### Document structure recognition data
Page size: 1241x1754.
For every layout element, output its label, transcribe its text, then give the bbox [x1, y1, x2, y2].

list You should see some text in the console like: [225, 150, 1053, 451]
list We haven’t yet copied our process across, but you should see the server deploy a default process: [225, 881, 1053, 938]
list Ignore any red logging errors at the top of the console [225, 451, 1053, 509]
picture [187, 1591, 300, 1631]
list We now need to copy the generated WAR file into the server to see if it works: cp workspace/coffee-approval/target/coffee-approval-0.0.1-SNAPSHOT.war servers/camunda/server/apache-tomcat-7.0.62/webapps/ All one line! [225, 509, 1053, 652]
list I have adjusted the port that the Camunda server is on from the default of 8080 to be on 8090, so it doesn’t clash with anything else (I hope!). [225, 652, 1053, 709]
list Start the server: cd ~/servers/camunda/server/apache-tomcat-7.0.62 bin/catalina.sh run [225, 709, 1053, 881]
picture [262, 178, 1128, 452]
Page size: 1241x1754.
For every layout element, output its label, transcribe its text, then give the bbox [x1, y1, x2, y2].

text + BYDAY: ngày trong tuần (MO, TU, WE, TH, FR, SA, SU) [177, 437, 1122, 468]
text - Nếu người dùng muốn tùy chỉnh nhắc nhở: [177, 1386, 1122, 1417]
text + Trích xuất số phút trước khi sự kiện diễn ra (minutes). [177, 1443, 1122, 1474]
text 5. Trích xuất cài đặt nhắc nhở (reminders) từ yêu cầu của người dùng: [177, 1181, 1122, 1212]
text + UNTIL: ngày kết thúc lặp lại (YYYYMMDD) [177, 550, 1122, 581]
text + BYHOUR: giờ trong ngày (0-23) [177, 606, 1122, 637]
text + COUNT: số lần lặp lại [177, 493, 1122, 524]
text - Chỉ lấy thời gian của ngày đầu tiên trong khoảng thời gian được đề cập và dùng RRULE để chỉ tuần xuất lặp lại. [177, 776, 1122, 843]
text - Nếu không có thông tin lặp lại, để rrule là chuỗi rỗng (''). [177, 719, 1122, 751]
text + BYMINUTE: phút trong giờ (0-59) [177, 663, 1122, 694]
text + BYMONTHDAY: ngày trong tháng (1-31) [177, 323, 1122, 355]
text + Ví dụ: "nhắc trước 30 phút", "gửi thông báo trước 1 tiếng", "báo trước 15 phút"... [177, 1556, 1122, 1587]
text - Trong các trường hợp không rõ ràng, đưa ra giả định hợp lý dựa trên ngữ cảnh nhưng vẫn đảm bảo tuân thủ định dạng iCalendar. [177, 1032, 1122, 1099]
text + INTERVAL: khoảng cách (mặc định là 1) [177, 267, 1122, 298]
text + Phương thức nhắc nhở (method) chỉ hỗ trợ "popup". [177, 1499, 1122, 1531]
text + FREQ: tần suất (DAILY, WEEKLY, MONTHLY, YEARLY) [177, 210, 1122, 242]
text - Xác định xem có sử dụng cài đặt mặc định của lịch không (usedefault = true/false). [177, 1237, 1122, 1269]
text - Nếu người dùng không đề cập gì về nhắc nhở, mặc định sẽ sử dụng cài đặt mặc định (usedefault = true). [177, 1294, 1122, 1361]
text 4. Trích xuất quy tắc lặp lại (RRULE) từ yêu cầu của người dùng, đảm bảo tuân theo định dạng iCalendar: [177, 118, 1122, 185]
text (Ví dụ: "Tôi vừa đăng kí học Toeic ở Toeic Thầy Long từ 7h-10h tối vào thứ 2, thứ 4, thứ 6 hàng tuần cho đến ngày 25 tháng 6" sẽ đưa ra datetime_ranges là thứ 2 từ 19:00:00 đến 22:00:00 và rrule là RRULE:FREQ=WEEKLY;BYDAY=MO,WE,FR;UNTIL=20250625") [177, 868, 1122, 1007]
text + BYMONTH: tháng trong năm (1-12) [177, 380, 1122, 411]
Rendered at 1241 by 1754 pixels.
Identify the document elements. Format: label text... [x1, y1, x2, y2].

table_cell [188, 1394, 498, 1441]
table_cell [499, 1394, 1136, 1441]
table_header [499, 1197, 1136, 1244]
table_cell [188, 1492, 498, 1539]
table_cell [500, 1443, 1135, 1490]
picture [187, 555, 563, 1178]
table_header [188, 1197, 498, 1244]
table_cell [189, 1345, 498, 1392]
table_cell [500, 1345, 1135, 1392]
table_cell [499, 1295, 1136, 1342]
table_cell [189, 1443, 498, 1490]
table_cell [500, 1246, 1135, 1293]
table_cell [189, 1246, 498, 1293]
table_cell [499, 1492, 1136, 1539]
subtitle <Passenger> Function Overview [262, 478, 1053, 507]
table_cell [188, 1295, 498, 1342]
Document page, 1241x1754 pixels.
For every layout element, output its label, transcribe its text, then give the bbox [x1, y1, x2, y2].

### Your objective
The entries above are to be transcribed in full and without error.

### Task answer
Page size: 1241x1754.
For every layout element, output its label, transcribe its text, then give the bbox [x1, y1, x2, y2].

list You should see some text in the console like: [225, 150, 1053, 451]
list We haven’t yet copied our process across, but you should see the server deploy a default process: [225, 881, 1053, 938]
list Ignore any red logging errors at the top of the console [225, 451, 1053, 509]
picture [187, 1591, 300, 1631]
list We now need to copy the generated WAR file into the server to see if it works: cp workspace/coffee-approval/target/coffee-approval-0.0.1-SNAPSHOT.war servers/camunda/server/apache-tomcat-7.0.62/webapps/ All one line! [225, 509, 1053, 652]
list I have adjusted the port that the Camunda server is on from the default of 8080 to be on 8090, so it doesn’t clash with anything else (I hope!). [225, 652, 1053, 709]
list Start the server: cd ~/servers/camunda/server/apache-tomcat-7.0.62 bin/catalina.sh run [225, 709, 1053, 881]
picture [262, 178, 1128, 452]
Page size: 1241x1754.
For every layout element, output its label, transcribe its text, then give the bbox [x1, y1, x2, y2].

text + BYDAY: ngày trong tuần (MO, TU, WE, TH, FR, SA, SU) [177, 437, 1122, 468]
text - Nếu người dùng muốn tùy chỉnh nhắc nhở: [177, 1386, 1122, 1417]
text + Trích xuất số phút trước khi sự kiện diễn ra (minutes). [177, 1443, 1122, 1474]
text 5. Trích xuất cài đặt nhắc nhở (reminders) từ yêu cầu của người dùng: [177, 1181, 1122, 1212]
text + UNTIL: ngày kết thúc lặp lại (YYYYMMDD) [177, 550, 1122, 581]
text + BYHOUR: giờ trong ngày (0-23) [177, 606, 1122, 637]
text + COUNT: số lần lặp lại [177, 493, 1122, 524]
text - Chỉ lấy thời gian của ngày đầu tiên trong khoảng thời gian được đề cập và dùng RRULE để chỉ tuần xuất lặp lại. [177, 776, 1122, 843]
text - Nếu không có thông tin lặp lại, để rrule là chuỗi rỗng (''). [177, 719, 1122, 751]
text + BYMINUTE: phút trong giờ (0-59) [177, 663, 1122, 694]
text + BYMONTHDAY: ngày trong tháng (1-31) [177, 323, 1122, 355]
text + Ví dụ: "nhắc trước 30 phút", "gửi thông báo trước 1 tiếng", "báo trước 15 phút"... [177, 1556, 1122, 1587]
text - Trong các trường hợp không rõ ràng, đưa ra giả định hợp lý dựa trên ngữ cảnh nhưng vẫn đảm bảo tuân thủ định dạng iCalendar. [177, 1032, 1122, 1099]
text + INTERVAL: khoảng cách (mặc định là 1) [177, 267, 1122, 298]
text + Phương thức nhắc nhở (method) chỉ hỗ trợ "popup". [177, 1499, 1122, 1531]
text + FREQ: tần suất (DAILY, WEEKLY, MONTHLY, YEARLY) [177, 210, 1122, 242]
text - Xác định xem có sử dụng cài đặt mặc định của lịch không (usedefault = true/false). [177, 1237, 1122, 1269]
text - Nếu người dùng không đề cập gì về nhắc nhở, mặc định sẽ sử dụng cài đặt mặc định (usedefault = true). [177, 1294, 1122, 1361]
text 4. Trích xuất quy tắc lặp lại (RRULE) từ yêu cầu của người dùng, đảm bảo tuân theo định dạng iCalendar: [177, 118, 1122, 185]
text (Ví dụ: "Tôi vừa đăng kí học Toeic ở Toeic Thầy Long từ 7h-10h tối vào thứ 2, thứ 4, thứ 6 hàng tuần cho đến ngày 25 tháng 6" sẽ đưa ra datetime_ranges là thứ 2 từ 19:00:00 đến 22:00:00 và rrule là RRULE:FREQ=WEEKLY;BYDAY=MO,WE,FR;UNTIL=20250625") [177, 868, 1122, 1007]
text + BYMONTH: tháng trong năm (1-12) [177, 380, 1122, 411]
Rendered at 1241 by 1754 pixels.
Identify the document elements. Format: label text... [x1, y1, x2, y2].

table_cell [188, 1394, 498, 1441]
table_cell [499, 1394, 1136, 1441]
table_header [499, 1197, 1136, 1244]
table_cell [188, 1492, 498, 1539]
table_cell [500, 1443, 1135, 1490]
picture [187, 555, 563, 1178]
table_header [188, 1197, 498, 1244]
table_cell [189, 1345, 498, 1392]
table_cell [500, 1345, 1135, 1392]
table_cell [499, 1295, 1136, 1342]
table_cell [189, 1443, 498, 1490]
table_cell [500, 1246, 1135, 1293]
table_cell [189, 1246, 498, 1293]
table_cell [499, 1492, 1136, 1539]
subtitle <Passenger> Function Overview [262, 478, 1053, 507]
table_cell [188, 1295, 498, 1342]
Document page, 1241x1754 pixels.
For every layout element, output its label, transcribe its text, then give the bbox [x1, y1, x2, y2].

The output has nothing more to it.